Durrant Pate/Contributor
Jamaica’s competition regulator, the Fair Trading Commission (FTC) has concluded its assessment of A.S. Bryden and Sons Holding’s (ASBH) recent acquisition of Caribbean Producers Jamaica (CPJ), ruling that is not likely to breach the Fair Competition Act.
This clearance of the transaction follows the FTC’s completion of its Merger & Acquisition Assessment of the deal in Jamaica’s Food & Beverages Market. The 101-year-old ASBH, headquartered in Trinidad and Tobago (T&T) and its shares trade in Jamaica, is a major distributor operating in T&T, Guyana and Barbados.
Its parent company is Jamaican food and distribution conglomerate, Seprod, which deals in food products, beverages, pharmaceuticals, and industrial supplies in Jamaica and the wider region. Meanwhile, CPJ is a Jamaican manufacturer, distributor and retailer specializing in food, non-food items, wines, spirits, and other beverages.

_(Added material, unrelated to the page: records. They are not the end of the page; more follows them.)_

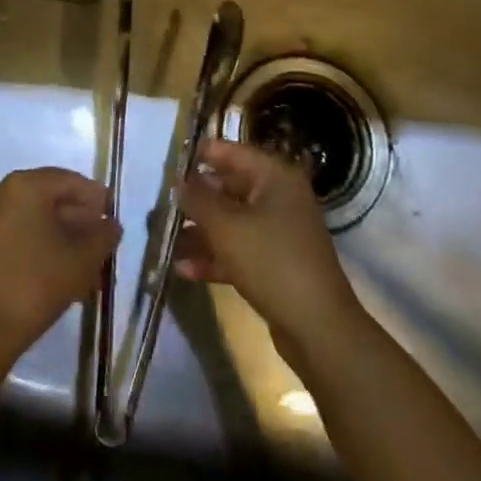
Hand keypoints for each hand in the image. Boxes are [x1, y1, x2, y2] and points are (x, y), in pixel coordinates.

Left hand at [0, 167, 120, 364]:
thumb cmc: (35, 282)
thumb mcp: (82, 259)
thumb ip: (103, 236)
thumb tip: (111, 225)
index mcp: (24, 186)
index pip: (68, 180)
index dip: (95, 196)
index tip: (113, 215)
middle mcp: (1, 195)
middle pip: (50, 199)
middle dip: (79, 221)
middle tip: (102, 243)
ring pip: (35, 222)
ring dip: (63, 239)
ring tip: (87, 266)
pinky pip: (19, 238)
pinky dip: (42, 250)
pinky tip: (61, 276)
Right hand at [175, 138, 362, 353]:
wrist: (318, 328)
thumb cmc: (271, 262)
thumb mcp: (226, 226)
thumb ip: (198, 199)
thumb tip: (179, 181)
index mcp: (276, 177)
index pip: (233, 152)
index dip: (201, 154)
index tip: (169, 160)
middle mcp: (280, 198)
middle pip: (230, 188)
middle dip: (196, 198)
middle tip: (162, 202)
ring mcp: (279, 233)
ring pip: (232, 222)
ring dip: (200, 231)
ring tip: (165, 238)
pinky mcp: (275, 264)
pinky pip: (239, 250)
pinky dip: (214, 256)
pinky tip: (183, 269)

Last July ASBH acquired a 44.98% stake in CPJ, making it the largest shareholder and later in December that year acquired an additional 30.4% stake, bringing its equity in CPJ to 75.3%. ASBH recently executed a successful Mandatory Take-Over of the remaining shares.
Details of FTC assessment
The FTC reviewed the acquisition under Section 17 of the Fair Competition Act, which prohibits agreements that could substantially reduce market competition. The assessment, part of the FTC’s Phase 1 merger review process, was based on information from the involved parties, annual reports, and news articles.

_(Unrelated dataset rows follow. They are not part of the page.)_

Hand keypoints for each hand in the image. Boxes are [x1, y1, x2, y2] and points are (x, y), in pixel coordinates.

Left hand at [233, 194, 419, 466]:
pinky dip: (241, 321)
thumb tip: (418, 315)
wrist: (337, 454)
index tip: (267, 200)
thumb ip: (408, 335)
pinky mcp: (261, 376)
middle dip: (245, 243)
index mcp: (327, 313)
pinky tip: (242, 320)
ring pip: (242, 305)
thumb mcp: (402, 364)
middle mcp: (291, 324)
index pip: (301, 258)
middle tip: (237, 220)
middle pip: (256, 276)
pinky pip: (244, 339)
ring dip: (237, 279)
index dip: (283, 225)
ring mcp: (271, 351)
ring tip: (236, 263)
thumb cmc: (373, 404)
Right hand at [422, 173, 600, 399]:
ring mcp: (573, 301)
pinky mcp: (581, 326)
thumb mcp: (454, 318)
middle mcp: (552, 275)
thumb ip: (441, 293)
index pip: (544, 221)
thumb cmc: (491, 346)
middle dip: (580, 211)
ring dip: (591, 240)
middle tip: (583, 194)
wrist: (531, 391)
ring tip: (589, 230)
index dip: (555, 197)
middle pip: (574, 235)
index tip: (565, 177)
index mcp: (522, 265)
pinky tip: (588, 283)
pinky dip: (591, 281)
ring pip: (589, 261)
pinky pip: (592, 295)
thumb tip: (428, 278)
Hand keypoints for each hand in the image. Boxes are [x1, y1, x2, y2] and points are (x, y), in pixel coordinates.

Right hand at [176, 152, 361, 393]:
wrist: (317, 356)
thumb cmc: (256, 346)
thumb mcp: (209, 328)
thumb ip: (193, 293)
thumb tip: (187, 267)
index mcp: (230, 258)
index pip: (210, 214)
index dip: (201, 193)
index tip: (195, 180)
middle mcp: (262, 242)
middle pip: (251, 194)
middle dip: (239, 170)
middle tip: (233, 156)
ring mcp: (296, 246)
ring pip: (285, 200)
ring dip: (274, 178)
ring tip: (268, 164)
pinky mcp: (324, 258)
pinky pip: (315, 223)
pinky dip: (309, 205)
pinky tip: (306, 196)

While ASBH does not distribute products directly in Jamaica, Seprod and its subsidiaries supply food, non-food, and non-alcoholic beverages in the country. Given CPJ’s role as a retailer and the overlap in product offerings, specifically dairy products, cereals, biscuits, seasonings, pasta, and non-alcoholic beverages, the competition regulator identified multiple relevant markets at both the distribution and retail levels in its assessment.
Despite these overlaps, “the FTC determined that ASBH and CPJ do not operate at the same level of the supply chain, and each would continue to face binding competitive constraint at the respective level of the supply chain in which they participate”.

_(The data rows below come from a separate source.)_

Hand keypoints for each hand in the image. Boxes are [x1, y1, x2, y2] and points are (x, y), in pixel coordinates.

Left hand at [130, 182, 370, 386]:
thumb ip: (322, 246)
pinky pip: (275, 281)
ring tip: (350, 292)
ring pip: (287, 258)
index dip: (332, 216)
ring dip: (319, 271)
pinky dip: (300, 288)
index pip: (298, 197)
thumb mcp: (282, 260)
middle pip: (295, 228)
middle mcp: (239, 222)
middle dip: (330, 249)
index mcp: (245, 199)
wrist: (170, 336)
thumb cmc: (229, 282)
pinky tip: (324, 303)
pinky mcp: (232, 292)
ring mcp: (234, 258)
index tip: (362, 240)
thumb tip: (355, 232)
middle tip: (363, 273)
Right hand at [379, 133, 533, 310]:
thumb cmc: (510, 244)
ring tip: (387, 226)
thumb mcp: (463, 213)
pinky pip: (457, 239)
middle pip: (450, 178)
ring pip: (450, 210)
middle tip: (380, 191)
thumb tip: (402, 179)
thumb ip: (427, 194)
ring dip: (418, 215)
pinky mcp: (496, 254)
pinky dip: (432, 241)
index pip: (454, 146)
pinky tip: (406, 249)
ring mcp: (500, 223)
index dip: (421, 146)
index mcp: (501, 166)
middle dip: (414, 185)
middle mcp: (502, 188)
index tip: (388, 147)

In addition, the FTC found that “ASBH and CPJ face significant competition from major industry players. At the distribution level, some competitors include Wisynco, GraceKennedy Foods, Lasco, T. Geddes Grant (Distributors), Select Brands Limited, and Celebration Brands.”
At the retail level, the FTC assessment showed that CPJ contends with established supermarket chains, some of which include Hi-Lo (affiliated with GraceKennedy), Progressive Grocers Group, and General Food Supermarket. Given these factors, the FTC concluded that the transaction is unlikely to breach the Fair Competition Act.